** PROVIDED MATERIAL follows **
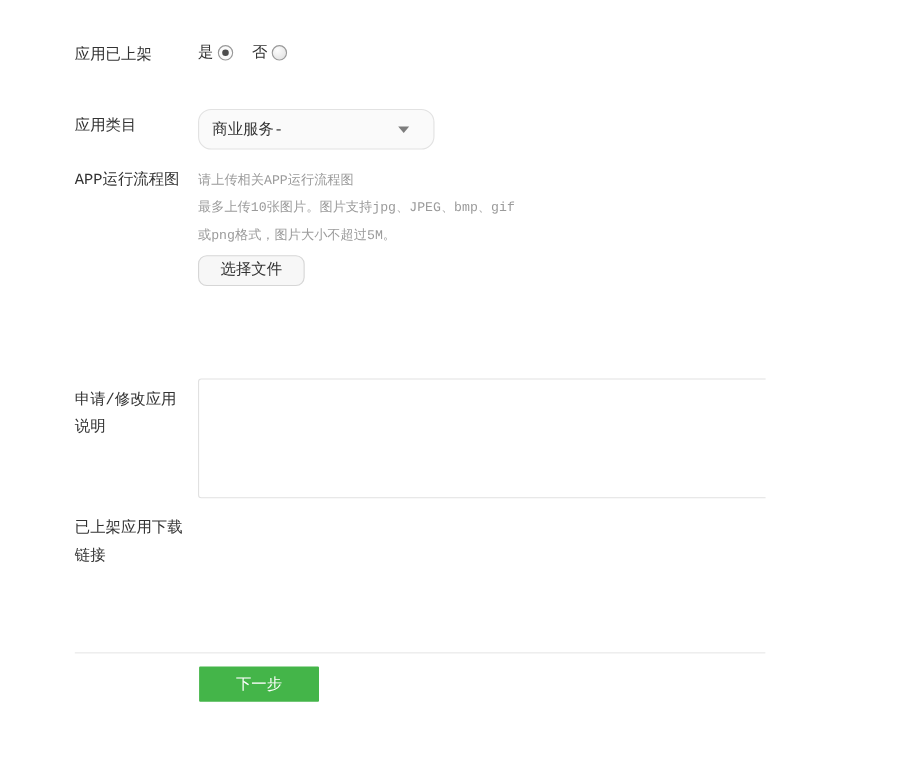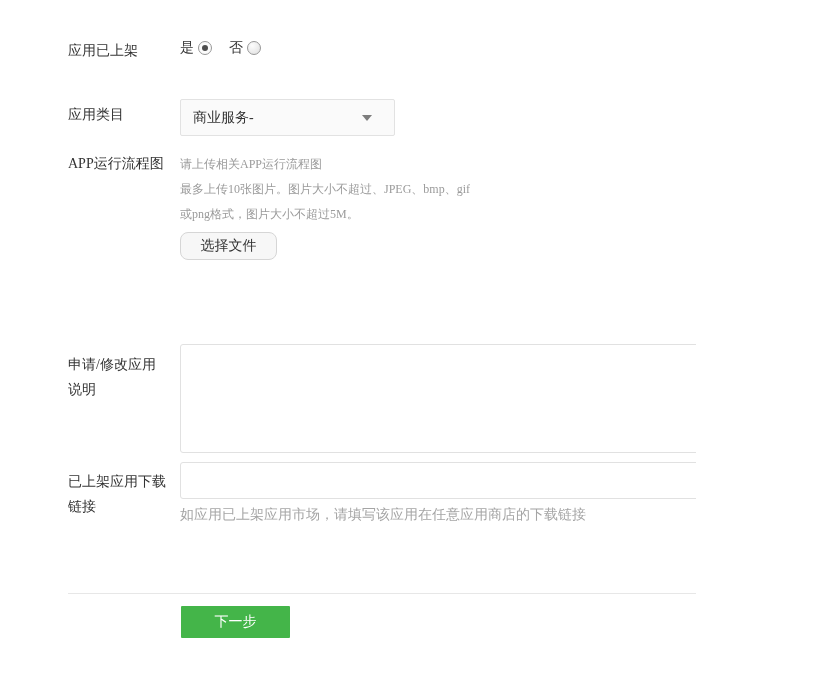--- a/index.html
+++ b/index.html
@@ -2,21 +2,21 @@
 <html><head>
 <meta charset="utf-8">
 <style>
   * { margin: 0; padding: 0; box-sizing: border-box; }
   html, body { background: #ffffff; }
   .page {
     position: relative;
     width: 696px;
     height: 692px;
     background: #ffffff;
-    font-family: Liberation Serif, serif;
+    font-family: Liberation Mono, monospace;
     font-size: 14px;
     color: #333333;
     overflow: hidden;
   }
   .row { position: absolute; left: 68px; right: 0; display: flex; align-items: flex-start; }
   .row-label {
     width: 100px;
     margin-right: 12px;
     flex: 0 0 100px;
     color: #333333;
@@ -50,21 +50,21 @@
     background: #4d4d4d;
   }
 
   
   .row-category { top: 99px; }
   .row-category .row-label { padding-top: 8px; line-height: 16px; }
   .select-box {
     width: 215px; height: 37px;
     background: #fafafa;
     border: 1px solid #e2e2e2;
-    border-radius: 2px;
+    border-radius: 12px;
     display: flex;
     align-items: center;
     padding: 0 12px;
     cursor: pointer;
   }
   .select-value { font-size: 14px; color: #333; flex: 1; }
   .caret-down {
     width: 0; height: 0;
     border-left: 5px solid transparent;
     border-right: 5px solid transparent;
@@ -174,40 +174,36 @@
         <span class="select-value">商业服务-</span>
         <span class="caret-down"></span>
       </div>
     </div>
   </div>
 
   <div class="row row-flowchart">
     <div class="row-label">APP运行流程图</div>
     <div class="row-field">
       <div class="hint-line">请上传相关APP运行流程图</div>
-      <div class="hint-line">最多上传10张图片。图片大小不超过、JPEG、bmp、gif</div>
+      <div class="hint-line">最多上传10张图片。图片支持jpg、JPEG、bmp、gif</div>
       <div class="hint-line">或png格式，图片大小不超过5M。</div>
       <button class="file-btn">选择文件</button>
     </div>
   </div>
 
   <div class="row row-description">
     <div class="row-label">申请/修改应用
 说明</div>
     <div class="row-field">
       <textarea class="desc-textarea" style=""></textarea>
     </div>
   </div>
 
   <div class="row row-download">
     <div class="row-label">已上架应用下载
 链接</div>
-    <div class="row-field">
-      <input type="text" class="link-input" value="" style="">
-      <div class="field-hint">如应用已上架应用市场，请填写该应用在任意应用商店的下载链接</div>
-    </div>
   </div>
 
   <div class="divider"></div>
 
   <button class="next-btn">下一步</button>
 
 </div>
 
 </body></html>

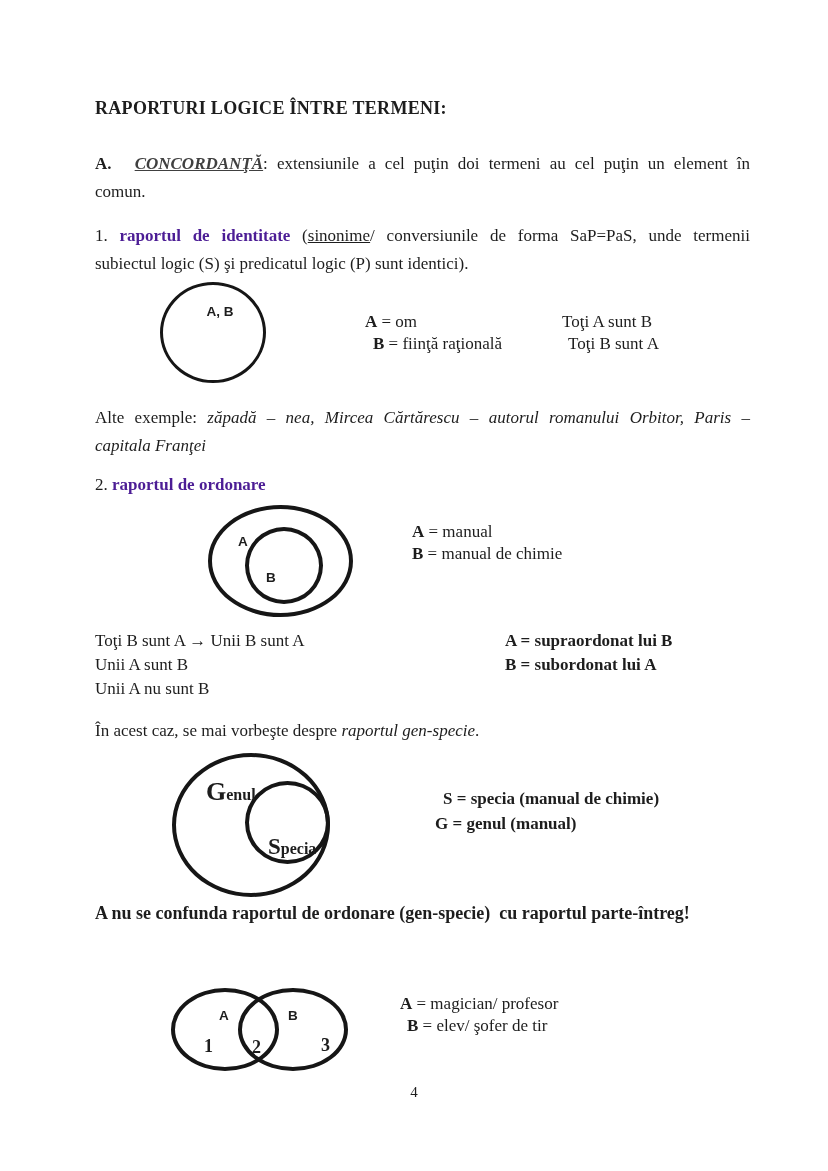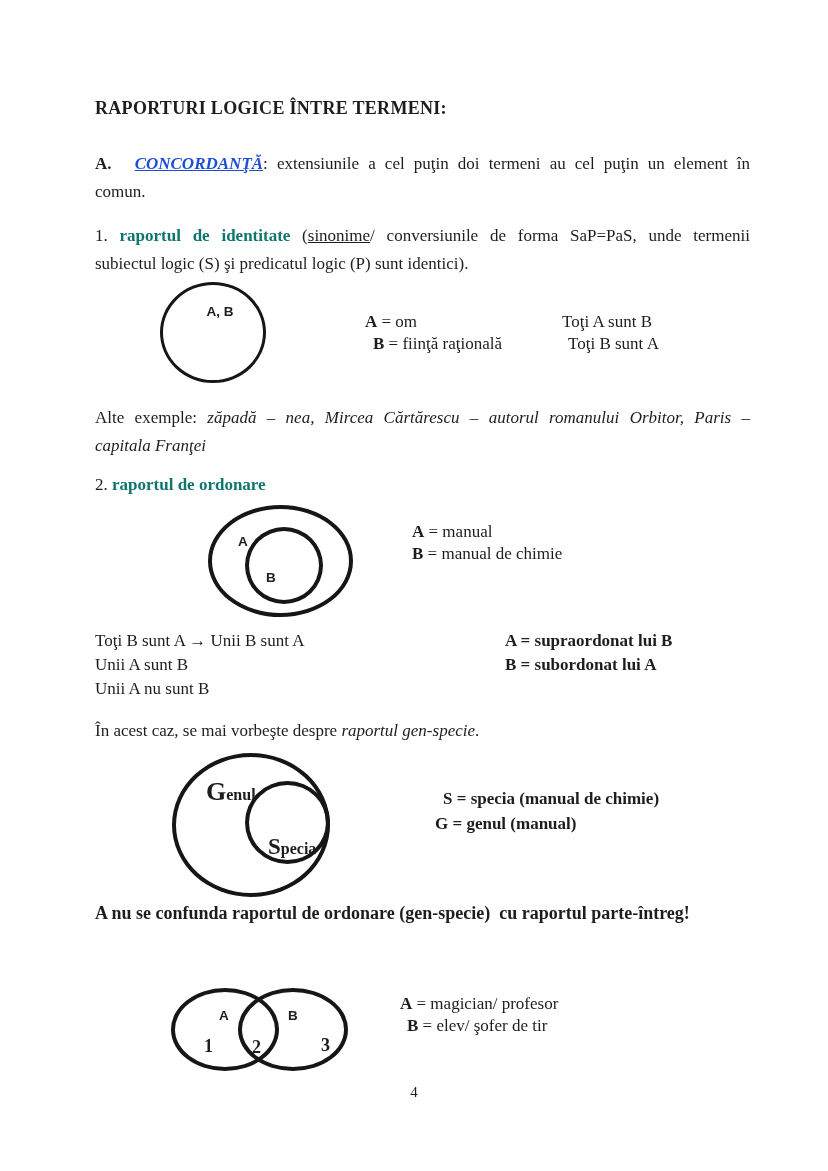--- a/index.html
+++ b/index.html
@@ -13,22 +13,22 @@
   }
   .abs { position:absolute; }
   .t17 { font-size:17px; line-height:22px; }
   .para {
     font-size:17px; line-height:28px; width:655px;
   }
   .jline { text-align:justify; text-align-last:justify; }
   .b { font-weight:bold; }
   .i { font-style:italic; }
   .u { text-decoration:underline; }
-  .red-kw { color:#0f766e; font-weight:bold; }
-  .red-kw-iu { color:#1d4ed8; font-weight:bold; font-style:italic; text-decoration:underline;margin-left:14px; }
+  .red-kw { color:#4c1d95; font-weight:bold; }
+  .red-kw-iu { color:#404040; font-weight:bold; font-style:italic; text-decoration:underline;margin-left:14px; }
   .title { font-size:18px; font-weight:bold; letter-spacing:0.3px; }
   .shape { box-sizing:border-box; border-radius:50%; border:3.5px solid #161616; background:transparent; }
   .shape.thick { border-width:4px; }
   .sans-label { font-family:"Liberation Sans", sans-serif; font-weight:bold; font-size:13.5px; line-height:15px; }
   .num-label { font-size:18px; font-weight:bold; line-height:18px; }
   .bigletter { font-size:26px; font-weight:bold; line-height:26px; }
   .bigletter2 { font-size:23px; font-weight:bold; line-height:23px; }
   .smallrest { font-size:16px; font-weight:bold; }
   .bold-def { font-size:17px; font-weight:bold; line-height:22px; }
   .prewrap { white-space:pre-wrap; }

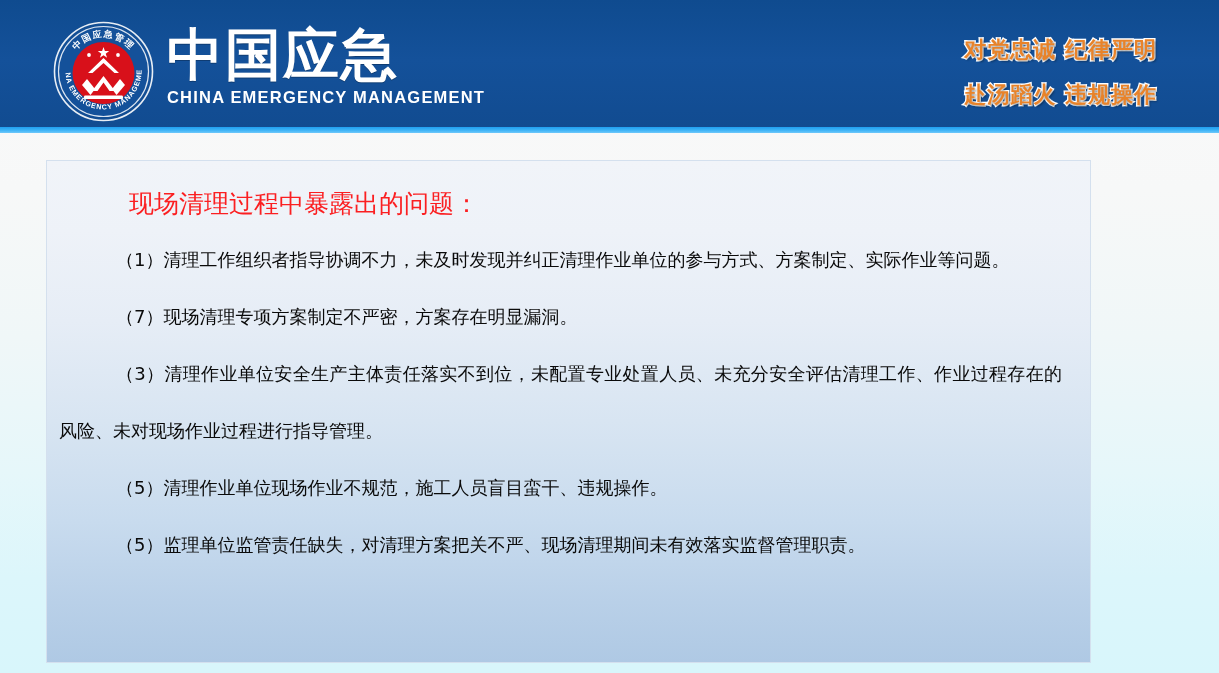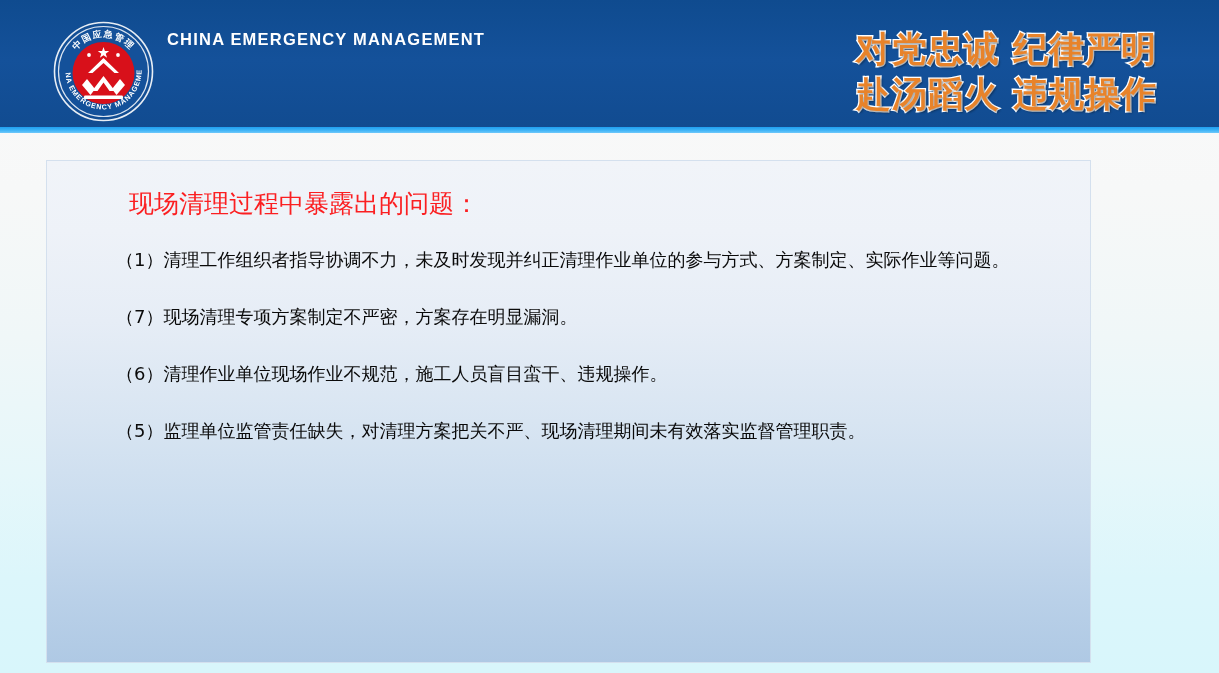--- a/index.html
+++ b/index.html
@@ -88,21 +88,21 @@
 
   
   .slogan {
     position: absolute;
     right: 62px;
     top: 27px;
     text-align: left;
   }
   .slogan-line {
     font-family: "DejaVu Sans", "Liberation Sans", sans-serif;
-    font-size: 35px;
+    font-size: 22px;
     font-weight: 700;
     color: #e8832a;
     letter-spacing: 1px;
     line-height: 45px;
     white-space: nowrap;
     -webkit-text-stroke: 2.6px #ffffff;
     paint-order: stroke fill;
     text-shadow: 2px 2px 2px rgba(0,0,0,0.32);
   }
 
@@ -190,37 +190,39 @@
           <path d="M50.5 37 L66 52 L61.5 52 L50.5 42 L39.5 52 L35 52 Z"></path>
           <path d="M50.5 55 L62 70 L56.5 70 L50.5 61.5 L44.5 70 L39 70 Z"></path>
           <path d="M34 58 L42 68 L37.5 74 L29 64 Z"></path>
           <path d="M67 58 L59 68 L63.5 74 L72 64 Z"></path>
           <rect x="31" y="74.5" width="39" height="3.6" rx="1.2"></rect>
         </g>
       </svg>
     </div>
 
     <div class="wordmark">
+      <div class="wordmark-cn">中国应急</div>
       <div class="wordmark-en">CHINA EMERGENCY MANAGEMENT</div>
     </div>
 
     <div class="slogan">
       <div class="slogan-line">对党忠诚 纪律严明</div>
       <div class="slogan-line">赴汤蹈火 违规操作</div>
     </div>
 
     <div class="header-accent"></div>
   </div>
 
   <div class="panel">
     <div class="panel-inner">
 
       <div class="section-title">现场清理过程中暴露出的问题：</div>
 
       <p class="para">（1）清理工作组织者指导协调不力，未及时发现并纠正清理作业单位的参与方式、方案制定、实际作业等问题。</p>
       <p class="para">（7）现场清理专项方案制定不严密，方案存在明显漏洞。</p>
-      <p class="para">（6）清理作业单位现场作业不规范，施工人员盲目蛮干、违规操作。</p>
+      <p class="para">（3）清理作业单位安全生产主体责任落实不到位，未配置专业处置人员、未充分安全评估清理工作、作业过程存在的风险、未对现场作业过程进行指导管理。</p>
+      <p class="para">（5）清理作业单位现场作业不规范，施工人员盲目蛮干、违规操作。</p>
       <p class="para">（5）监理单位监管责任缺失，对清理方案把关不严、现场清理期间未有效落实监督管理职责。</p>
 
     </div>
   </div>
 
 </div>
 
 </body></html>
** End of PROVIDED MATERIAL **
=== WHAT YOU ARE ASKED TO DO ===
Set down each entry above word for word, without its pictures.

=== ANSWER SECTION ===
--- a/index.html
+++ b/index.html
@@ -2,21 +2,21 @@
 <html><head>
 <meta charset="utf-8">
 <style>
   * { margin: 0; padding: 0; box-sizing: border-box; }
   html, body { background: #ffffff; }
   .page {
     position: relative;
     width: 696px;
     height: 692px;
     background: #ffffff;
-    font-family: Liberation Serif, serif;
+    font-family: Liberation Mono, monospace;
     font-size: 14px;
     color: #333333;
     overflow: hidden;
   }
   .row { position: absolute; left: 68px; right: 0; display: flex; align-items: flex-start; }
   .row-label {
     width: 100px;
     margin-right: 12px;
     flex: 0 0 100px;
     color: #333333;
@@ -50,21 +50,21 @@
     background: #4d4d4d;
   }
 
   
   .row-category { top: 99px; }
   .row-category .row-label { padding-top: 8px; line-height: 16px; }
   .select-box {
     width: 215px; height: 37px;
     background: #fafafa;
     border: 1px solid #e2e2e2;
-    border-radius: 2px;
+    border-radius: 12px;
     display: flex;
     align-items: center;
     padding: 0 12px;
     cursor: pointer;
   }
   .select-value { font-size: 14px; color: #333; flex: 1; }
   .caret-down {
     width: 0; height: 0;
     border-left: 5px solid transparent;
     border-right: 5px solid transparent;
@@ -174,40 +174,36 @@
         <span class="select-value">商业服务-</span>
         <span class="caret-down"></span>
       </div>
     </div>
   </div>
 
   <div class="row row-flowchart">
     <div class="row-label">APP运行流程图</div>
     <div class="row-field">
       <div class="hint-line">请上传相关APP运行流程图</div>
-      <div class="hint-line">最多上传10张图片。图片大小不超过、JPEG、bmp、gif</div>
+      <div class="hint-line">最多上传10张图片。图片支持jpg、JPEG、bmp、gif</div>
       <div class="hint-line">或png格式，图片大小不超过5M。</div>
       <button class="file-btn">选择文件</button>
     </div>
   </div>
 
   <div class="row row-description">
     <div class="row-label">申请/修改应用
 说明</div>
     <div class="row-field">
       <textarea class="desc-textarea" style=""></textarea>
     </div>
   </div>
 
   <div class="row row-download">
     <div class="row-label">已上架应用下载
 链接</div>
-    <div class="row-field">
-      <input type="text" class="link-input" value="" style="">
-      <div class="field-hint">如应用已上架应用市场，请填写该应用在任意应用商店的下载链接</div>
-    </div>
   </div>
 
   <div class="divider"></div>
 
   <button class="next-btn">下一步</button>
 
 </div>
 
 </body></html>

--- a/index.html
+++ b/index.html
@@ -13,22 +13,22 @@
   }
   .abs { position:absolute; }
   .t17 { font-size:17px; line-height:22px; }
   .para {
     font-size:17px; line-height:28px; width:655px;
   }
   .jline { text-align:justify; text-align-last:justify; }
   .b { font-weight:bold; }
   .i { font-style:italic; }
   .u { text-decoration:underline; }
-  .red-kw { color:#0f766e; font-weight:bold; }
-  .red-kw-iu { color:#1d4ed8; font-weight:bold; font-style:italic; text-decoration:underline;margin-left:14px; }
+  .red-kw { color:#4c1d95; font-weight:bold; }
+  .red-kw-iu { color:#404040; font-weight:bold; font-style:italic; text-decoration:underline;margin-left:14px; }
   .title { font-size:18px; font-weight:bold; letter-spacing:0.3px; }
   .shape { box-sizing:border-box; border-radius:50%; border:3.5px solid #161616; background:transparent; }
   .shape.thick { border-width:4px; }
   .sans-label { font-family:"Liberation Sans", sans-serif; font-weight:bold; font-size:13.5px; line-height:15px; }
   .num-label { font-size:18px; font-weight:bold; line-height:18px; }
   .bigletter { font-size:26px; font-weight:bold; line-height:26px; }
   .bigletter2 { font-size:23px; font-weight:bold; line-height:23px; }
   .smallrest { font-size:16px; font-weight:bold; }
   .bold-def { font-size:17px; font-weight:bold; line-height:22px; }
   .prewrap { white-space:pre-wrap; }

--- a/index.html
+++ b/index.html
@@ -88,21 +88,21 @@
 
   
   .slogan {
     position: absolute;
     right: 62px;
     top: 27px;
     text-align: left;
   }
   .slogan-line {
     font-family: "DejaVu Sans", "Liberation Sans", sans-serif;
-    font-size: 35px;
+    font-size: 22px;
     font-weight: 700;
     color: #e8832a;
     letter-spacing: 1px;
     line-height: 45px;
     white-space: nowrap;
     -webkit-text-stroke: 2.6px #ffffff;
     paint-order: stroke fill;
     text-shadow: 2px 2px 2px rgba(0,0,0,0.32);
   }
 
@@ -190,37 +190,39 @@
           <path d="M50.5 37 L66 52 L61.5 52 L50.5 42 L39.5 52 L35 52 Z"></path>
           <path d="M50.5 55 L62 70 L56.5 70 L50.5 61.5 L44.5 70 L39 70 Z"></path>
           <path d="M34 58 L42 68 L37.5 74 L29 64 Z"></path>
           <path d="M67 58 L59 68 L63.5 74 L72 64 Z"></path>
           <rect x="31" y="74.5" width="39" height="3.6" rx="1.2"></rect>
         </g>
       </svg>
     </div>
 
     <div class="wordmark">
+      <div class="wordmark-cn">中国应急</div>
       <div class="wordmark-en">CHINA EMERGENCY MANAGEMENT</div>
     </div>
 
     <div class="slogan">
       <div class="slogan-line">对党忠诚 纪律严明</div>
       <div class="slogan-line">赴汤蹈火 违规操作</div>
     </div>
 
     <div class="header-accent"></div>
   </div>
 
   <div class="panel">
     <div class="panel-inner">
 
       <div class="section-title">现场清理过程中暴露出的问题：</div>
 
       <p class="para">（1）清理工作组织者指导协调不力，未及时发现并纠正清理作业单位的参与方式、方案制定、实际作业等问题。</p>
       <p class="para">（7）现场清理专项方案制定不严密，方案存在明显漏洞。</p>
-      <p class="para">（6）清理作业单位现场作业不规范，施工人员盲目蛮干、违规操作。</p>
+      <p class="para">（3）清理作业单位安全生产主体责任落实不到位，未配置专业处置人员、未充分安全评估清理工作、作业过程存在的风险、未对现场作业过程进行指导管理。</p>
+      <p class="para">（5）清理作业单位现场作业不规范，施工人员盲目蛮干、违规操作。</p>
       <p class="para">（5）监理单位监管责任缺失，对清理方案把关不严、现场清理期间未有效落实监督管理职责。</p>
 
     </div>
   </div>
 
 </div>
 
 </body></html>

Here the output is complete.